Texas’ Pinocchio budget writers

In the interest of politeness, I am reluctant to use the word, “lie.” But if state leaders continue to deny that they slashed $5.4 billion from the public education budget, which took effect today, their noses soon will stretch from Austin to El Paso. The numbers in the worst public education budget that Texas has seen in Gov. Perry’s lifetime are indefensible.

The article linked below regurgitates a couple of recent untruthful statements by Lt. Gov. David Dewhurst and a Perry spokeswoman, and they doubtlessly are being repeated with annoying regularity.

“We tightened the belt on administration. We reduced some of the spending for the Texas Education Agency, but we put more money in the classroom, because we know good teachers are the key,” Dewhurst recently told an audience in Houston.

Bullcorn.

The relevant test here is whether the governor and the Legislature enacted a public education budget that fully funded the state’s school finance requirements, including an anticipated enrollment growth of 170,000 over the next two years. They flunked miserably.

More money in the classroom? Not when teachers are losing their jobs, and class sizes are growing.

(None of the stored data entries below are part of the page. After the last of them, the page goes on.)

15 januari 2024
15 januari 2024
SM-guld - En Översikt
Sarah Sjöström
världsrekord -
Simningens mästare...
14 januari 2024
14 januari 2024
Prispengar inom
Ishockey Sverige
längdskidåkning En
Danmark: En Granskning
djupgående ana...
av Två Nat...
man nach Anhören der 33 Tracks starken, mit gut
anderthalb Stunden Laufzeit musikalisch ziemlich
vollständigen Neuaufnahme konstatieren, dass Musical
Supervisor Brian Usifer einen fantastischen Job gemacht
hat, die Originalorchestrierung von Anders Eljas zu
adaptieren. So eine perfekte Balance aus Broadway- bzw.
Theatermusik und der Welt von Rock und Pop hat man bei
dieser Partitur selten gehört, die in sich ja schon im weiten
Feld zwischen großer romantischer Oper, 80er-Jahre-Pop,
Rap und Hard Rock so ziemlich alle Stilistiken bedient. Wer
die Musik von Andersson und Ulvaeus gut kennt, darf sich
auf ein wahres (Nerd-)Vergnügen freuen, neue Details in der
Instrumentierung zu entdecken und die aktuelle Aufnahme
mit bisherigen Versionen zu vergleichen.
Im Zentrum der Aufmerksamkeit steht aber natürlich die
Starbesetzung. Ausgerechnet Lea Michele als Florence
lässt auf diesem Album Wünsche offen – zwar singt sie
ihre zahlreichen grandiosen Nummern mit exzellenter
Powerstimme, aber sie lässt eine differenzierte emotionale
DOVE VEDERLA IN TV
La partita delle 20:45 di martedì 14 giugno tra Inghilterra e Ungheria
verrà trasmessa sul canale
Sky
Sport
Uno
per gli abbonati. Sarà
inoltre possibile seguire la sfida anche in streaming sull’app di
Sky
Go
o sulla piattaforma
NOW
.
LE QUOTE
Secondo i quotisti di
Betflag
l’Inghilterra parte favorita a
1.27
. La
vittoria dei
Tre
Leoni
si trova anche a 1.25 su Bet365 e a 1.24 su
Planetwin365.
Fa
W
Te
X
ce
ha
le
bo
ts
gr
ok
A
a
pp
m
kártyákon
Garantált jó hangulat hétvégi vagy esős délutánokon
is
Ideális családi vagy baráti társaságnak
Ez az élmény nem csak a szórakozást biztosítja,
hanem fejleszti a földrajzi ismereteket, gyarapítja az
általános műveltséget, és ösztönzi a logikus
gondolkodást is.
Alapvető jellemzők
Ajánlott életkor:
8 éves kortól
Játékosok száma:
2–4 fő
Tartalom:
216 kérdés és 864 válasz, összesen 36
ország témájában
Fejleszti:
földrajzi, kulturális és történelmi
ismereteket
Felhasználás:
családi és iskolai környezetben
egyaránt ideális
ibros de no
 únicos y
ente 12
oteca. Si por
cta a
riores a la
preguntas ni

For the first time in more than 60 years, the public education budget fails to fund the state’s financial obligations to districts and meet enrollment growth. That failure is a $4 billion shortfall. Additionally, the budget cuts $1.4 billion from education grants for such important programs as fullday, prekindergarten and dropout prevention.

The total is a $5.4 billion cut, all the ridiculous revisionism to the contrary.

Paul Colbert, a school finance guru and former legislator, says state leaders who talk about increasing funding to schools “are being conservative with the truth.”

Colbert is too kind. They are throwing truth out the window.